▶ _WHAT IS BEING ASKED_
Pull each line containing "Example" out of the data and copy it.

Records from a data collection:
*** Begin section ***
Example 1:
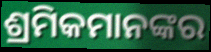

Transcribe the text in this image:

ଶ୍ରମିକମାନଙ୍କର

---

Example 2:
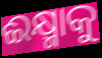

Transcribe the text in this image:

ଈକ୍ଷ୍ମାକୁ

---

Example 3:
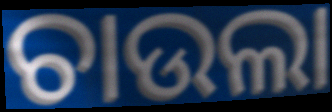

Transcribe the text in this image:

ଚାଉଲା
*** End section ***
*** Begin section ***
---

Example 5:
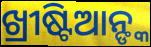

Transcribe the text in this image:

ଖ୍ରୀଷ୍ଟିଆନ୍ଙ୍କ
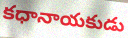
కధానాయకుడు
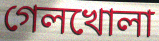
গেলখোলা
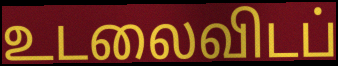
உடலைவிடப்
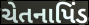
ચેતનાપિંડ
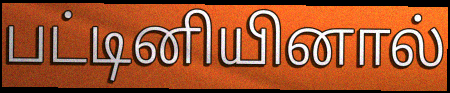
*** End section ***
▶ _YOUR SOLUTION_
Example 1:
Example 2:
Example 3:
Example 5:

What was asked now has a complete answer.